Авторучка застыла в его руках, упершись острым концом в ладонь. На ней сразу обозначилась жирная полоса фиолетовой пасты.
— О нашем директоре? — с изумлением переспросил Лубенчиков. — И что же он такого натворил?
— Да не он натворил. Мне бы хотелось выяснить, что с ним сотворили, кто его довел до инфаркта, почему он сейчас в больнице? — с вызовом перечислил вопросы Вячеслав.
— Я не понимаю вас, — глаза секретаря стали непроницаемыми, мышцы лица затвердели.
Вершинин немного растерялся, ибо все же в душе рассчитывал на откровенный разговор, а его не получалось. Тема эта была Лубенчикову неприятна. И все же Вячеслав решил попытаться расшевелить его.
— Мне известно, какие обстоятельства привели Кулешова на больничную койку, — настойчиво сказал он.
— Они известны всем — инфаркт миокарда.
— Инфаркт явился лишь следствием обстановки на заводе за последние два года. Я имею в виду: анонимки, комиссии и прочую нервотрепку. Именно об этом я и пришел поговорить с вами как с секретарем парткома. Вам ведь не безразлична судьба завода в целом, судьба директора. На парткоме лежит немалая ответственность.
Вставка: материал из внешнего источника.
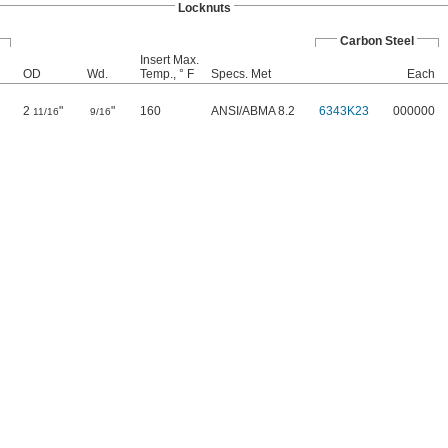
Locknuts
Carbon Steel
Insert Max.
OD
Wd.
Temp., ° F
Specs. Met
Each
2
"
"
160
ANSI/ABMA 8.2
6343K23
000000
11/16
9/16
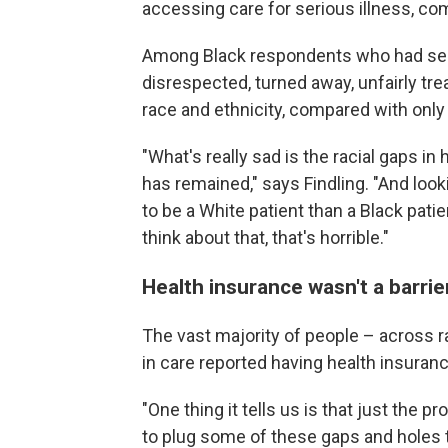
accessing care for serious illness, c
Among Black respondents who had seen 
disrespected, turned away, unfairly tre
race and ethnicity, compared with onl
"What's really sad is the racial gaps 
has remained," says Findling. "And look
to be a White patient than a Black pat
think about that, that's horrible."
Health insurance wasn't a barrie
The vast majority of people – across 
in care reported having health insuranc
"One thing it tells us is that just the 
to plug some of these gaps and holes t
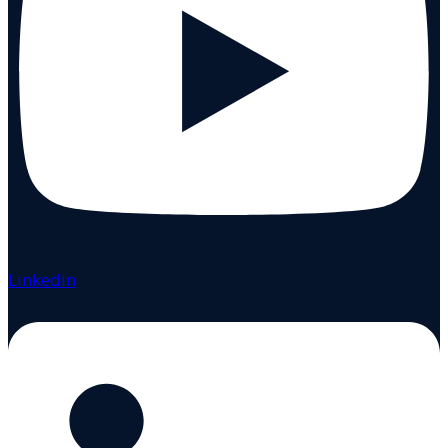
Linkedin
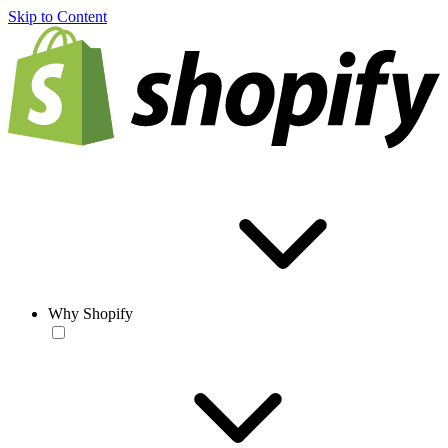
Skip to Content
Why Shopify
— Позвольте, — перебил его Лубенчиков, — я никак не пойму, в каком вы здесь качестве. Если в качестве следователя, то каковы ваши полномочия, что вы расследуете, известно ли об этом прокурору?
На Вершинина словно ушат холодной воды вылили. Он сообразил, что находится в двусмысленном положении, ибо никаких официальных полномочий не имеет. Вячеслав пришел сюда вникнуть, получить поддержку. Однако с ним разговаривать не захотели, да еще и дали понять, что в глазах секретаря парткома фигура он незначительная. Впрочем, Лубенчиков тоже не был спокоен. По бесконечному движению авторучки, порядком отметившей своими помарками его ладони, Вершинин догадывался, что столь резкий выпад вызван отнюдь не твердой позицией, а скорее, растерянностью и неуверенностью секретаря парткома. Предъяви сейчас Вершинин самые высокие полномочия, он и тогда бы не смог дать удовлетворительного ответа. И все же жалко было уходить не солоно хлебавши.
— Давайте начистоту, — Вячеслав легонько пристукнул кулаком по столу. — Вы правы — официальных полномочий у меня нет, однако Игорь Арсентьевич Кулешов сам лично не более как четыре дня назад просил меня разыскать людей, которые мешают ему последние годы.
На лице Лубенчикова промелькнула растерянность. Возникшая ситуация снова поставила его в тупик.
— Ну и что же? — промямлил он. — Кулешов Кулешовым, а полномочия ваши мне все равно не ясны.
— Вы интересуетесь, знает ли о моих намерениях непосредственное начальство? Опять скажу вам откровенно — не знает. Пока преждевременно ставить его в известность. Мне хотелось во многом убедиться самому, а потом уже принять окончательное решение. И если я приму его, уверяю вас: прокурор меня поддержит.
Лубенчиков молча слушал. Ему трудно было понять, что нужно следователю. На заводе не совершено преступление, и вдруг следователь лезет с вопросами, которые уже давно разрешили другие органы, лезет никем не уполномоченный, по собственной инициативе.
— Да поймите же вы меня, — убеждал Вершинин, — я пришел к вам, секретарю партийной организации, в интересах дела. Давайте разберемся вместе. Завод лихорадит, я это знаю. Если вы что-то не в состоянии сделать своими силами, мы поможем. В наших руках есть средства, которых нет у вас. Мне нужно только одно — ваша откровенность. Расскажите мне о Кулешове, о других руководителях, о событиях последних лет на заводе, о вашем отношении к ним. Помогите мне сделать правильный выбор, ведь, в конце концов, я действую в интересах завода.